Journey to the West: Conquering the Demons (Chinese)

In 2005, the highest-grossing foreign film in the U.S. was Stephen Chow’s “Kung Fu Hustle,” a martial arts action comedy that remains, to this day, one of the looniest and most inventive live-action treats I’ve seen. It was popular enough to inspire Miramax to re-release Chow’s previous film, “Shaolin Soccer,” which the distributor had dumped earlier, and which had a similar cartoonish sensibility.

I missed Chow’s next film, “CJ7,” a kids’ movie that played in the U.S. in 2008 to mixed reviews and poor box office (Stateside anyway; it did great in China and Hong Kong). But his latest, “Journey to the West: Conquering the Demons,” feels like a spiritual successor to both “CJ7” and “Kung Fu Hustle,” a fantasy story with kid-friendly elements but a decidedly darker sense of humor than Western kiddie flicks usually have. A loose reimagining of the classic Chinese novel, Chow’s Journey to the West is characteristically bug-eyed and silly, by turns creative, clever, and exhausting.

It begins with an idyllic scene that quickly turns quasi-horrific, as a little girl sees her fisherman father devoured by a giant river monster in full view of their small village. The bystanders’ reactions are exaggerated — we’re meant to be amused, not traumatized. The creature uses its stretchy tentacles to snatch more villagers from the docks (including a child!) before being subdued by a demon-hunter named Tang (Zhang Wen) and reverting to its true form of a skinny naked man. Rather than destroy the demon, Tang sings it a nursery rhyme to cleanse it of evil, but he’s interrupted by Miss Duan (Qi Shu), a fellow demon-hunter who uses more violent methods to capture the thing in her magic bag. And … the tone of the movie is set.

The rest of the story has Tang and Miss Duan working to defeat a handful of demons (including one in the form of a grotesque pig), their conflicting methodologies causing tension even as Miss Duan develops a powerful romantic attraction to Tang. We meet her crew, a circus-like group of vagabonds who live in the forest and travel in a chariot powered by their own breath. Demon-fighters with names like Prince Important and Almighty Foot (he has a tiny foot that can grow large to stomp on his enemies) join the ensemble. They search for the cave where the Monkey King has been imprisoned for 500 years. Eventually Buddha himself is involved in the epic battle.

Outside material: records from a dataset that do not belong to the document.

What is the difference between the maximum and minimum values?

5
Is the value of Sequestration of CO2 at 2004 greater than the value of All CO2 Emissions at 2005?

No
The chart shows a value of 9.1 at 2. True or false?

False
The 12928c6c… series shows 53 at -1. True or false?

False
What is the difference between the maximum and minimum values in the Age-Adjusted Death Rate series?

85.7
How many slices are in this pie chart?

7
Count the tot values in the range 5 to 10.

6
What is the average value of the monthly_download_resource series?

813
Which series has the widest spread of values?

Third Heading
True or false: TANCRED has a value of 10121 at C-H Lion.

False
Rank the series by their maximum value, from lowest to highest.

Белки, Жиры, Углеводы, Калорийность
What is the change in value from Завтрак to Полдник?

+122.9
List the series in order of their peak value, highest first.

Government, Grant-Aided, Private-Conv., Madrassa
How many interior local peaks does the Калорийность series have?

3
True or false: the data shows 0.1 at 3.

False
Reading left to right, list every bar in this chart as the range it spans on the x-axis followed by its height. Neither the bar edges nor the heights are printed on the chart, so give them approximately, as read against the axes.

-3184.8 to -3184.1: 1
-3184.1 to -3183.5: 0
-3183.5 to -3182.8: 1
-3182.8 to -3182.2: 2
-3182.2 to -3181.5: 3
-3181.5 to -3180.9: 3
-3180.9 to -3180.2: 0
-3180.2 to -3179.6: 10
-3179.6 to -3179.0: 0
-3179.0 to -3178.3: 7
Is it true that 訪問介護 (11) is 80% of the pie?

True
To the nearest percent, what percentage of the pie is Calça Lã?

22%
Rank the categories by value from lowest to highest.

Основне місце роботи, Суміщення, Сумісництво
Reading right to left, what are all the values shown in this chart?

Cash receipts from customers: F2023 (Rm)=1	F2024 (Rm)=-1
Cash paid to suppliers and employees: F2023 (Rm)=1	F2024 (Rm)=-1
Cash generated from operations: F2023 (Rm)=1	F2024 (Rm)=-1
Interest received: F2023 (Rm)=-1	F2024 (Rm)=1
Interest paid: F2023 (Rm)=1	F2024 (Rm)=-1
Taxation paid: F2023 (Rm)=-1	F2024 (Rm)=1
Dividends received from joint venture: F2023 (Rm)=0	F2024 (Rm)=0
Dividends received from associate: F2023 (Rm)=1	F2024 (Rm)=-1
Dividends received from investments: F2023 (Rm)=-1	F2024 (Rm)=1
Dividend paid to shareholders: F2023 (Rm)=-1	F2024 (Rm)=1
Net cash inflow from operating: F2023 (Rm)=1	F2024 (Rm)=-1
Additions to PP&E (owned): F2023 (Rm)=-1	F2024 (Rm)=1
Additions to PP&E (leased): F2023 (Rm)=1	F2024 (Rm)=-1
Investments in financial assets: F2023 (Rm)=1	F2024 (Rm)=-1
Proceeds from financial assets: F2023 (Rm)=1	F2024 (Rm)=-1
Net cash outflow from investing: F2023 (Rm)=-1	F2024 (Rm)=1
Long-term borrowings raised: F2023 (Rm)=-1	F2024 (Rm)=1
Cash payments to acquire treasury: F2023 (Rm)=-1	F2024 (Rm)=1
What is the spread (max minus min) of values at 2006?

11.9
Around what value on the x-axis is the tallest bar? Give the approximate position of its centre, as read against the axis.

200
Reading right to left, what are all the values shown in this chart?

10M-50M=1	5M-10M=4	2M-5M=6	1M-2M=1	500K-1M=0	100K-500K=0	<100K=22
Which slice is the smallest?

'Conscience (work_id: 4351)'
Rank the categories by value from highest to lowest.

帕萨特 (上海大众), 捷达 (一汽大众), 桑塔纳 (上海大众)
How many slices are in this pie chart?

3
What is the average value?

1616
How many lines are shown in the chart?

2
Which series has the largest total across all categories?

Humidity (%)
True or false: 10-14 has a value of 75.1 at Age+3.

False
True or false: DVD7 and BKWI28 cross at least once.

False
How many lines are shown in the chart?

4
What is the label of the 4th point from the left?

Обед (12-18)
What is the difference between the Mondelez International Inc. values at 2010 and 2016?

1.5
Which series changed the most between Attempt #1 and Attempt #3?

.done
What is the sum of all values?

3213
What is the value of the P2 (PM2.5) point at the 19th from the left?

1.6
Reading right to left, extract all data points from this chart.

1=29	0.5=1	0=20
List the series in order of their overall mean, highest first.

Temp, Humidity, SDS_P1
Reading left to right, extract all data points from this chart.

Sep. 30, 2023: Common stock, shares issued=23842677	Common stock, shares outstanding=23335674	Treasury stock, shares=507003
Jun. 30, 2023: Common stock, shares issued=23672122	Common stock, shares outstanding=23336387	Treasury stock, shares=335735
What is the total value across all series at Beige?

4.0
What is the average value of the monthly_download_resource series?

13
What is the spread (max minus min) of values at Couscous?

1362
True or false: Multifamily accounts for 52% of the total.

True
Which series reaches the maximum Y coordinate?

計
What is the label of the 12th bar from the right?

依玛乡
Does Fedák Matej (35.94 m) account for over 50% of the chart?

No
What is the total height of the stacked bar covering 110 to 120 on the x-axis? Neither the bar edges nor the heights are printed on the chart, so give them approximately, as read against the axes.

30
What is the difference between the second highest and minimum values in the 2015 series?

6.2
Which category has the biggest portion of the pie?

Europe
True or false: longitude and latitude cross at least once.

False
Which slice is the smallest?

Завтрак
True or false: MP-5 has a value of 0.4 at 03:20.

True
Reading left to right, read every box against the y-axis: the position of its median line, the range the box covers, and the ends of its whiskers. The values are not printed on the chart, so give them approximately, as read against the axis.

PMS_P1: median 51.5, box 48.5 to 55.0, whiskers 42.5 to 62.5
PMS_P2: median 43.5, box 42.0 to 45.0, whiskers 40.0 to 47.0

Chow maintains a vigorously energetic pace throughout the film, as enthusiastic about the mystical martial-arts sequences as he is about the wacky bits in between. When we’re not engaged in one of the action scenes (which are assisted by unabashedly unconvincing computer animation), we’re treated to comedy sketches almost vaudevillian in their simple, relentless hamminess: Prince Important keeps accidentally calling himself “impotent” (I’d be curious to know how this joke works in Mandarin); Miss Duan tries any number of methods to woo Tang; etc.

Silliness can grow dull when it’s constantly cranked up to 11, and by the end the story seems to have spun off into irretrievable ridiculousness. Yet the film’s details are so marvelously playful that it’s hard not to smile at them. You can see Chow’s upbeat impishness in every corner, from the reanimated corpses with squeeze-toy heads to the Pig Demon’s pork-oriented family restaurant.

When it was released in China a year ago, the film set local records for best opening-day and single-day grosses. That doesn’t necessarily indicate quality (for a while North America’s record-holder for best opening day was Twilight: New Moon), but it does suggest a cultural connection that might not fully translate for Western viewers. Imaginative storytelling is pretty universal, though, no matter what language you speak.

B- (1 hr., 50 min.; Chinese with subtitles; PG-13, a lot of fantasy and martial-arts violence.)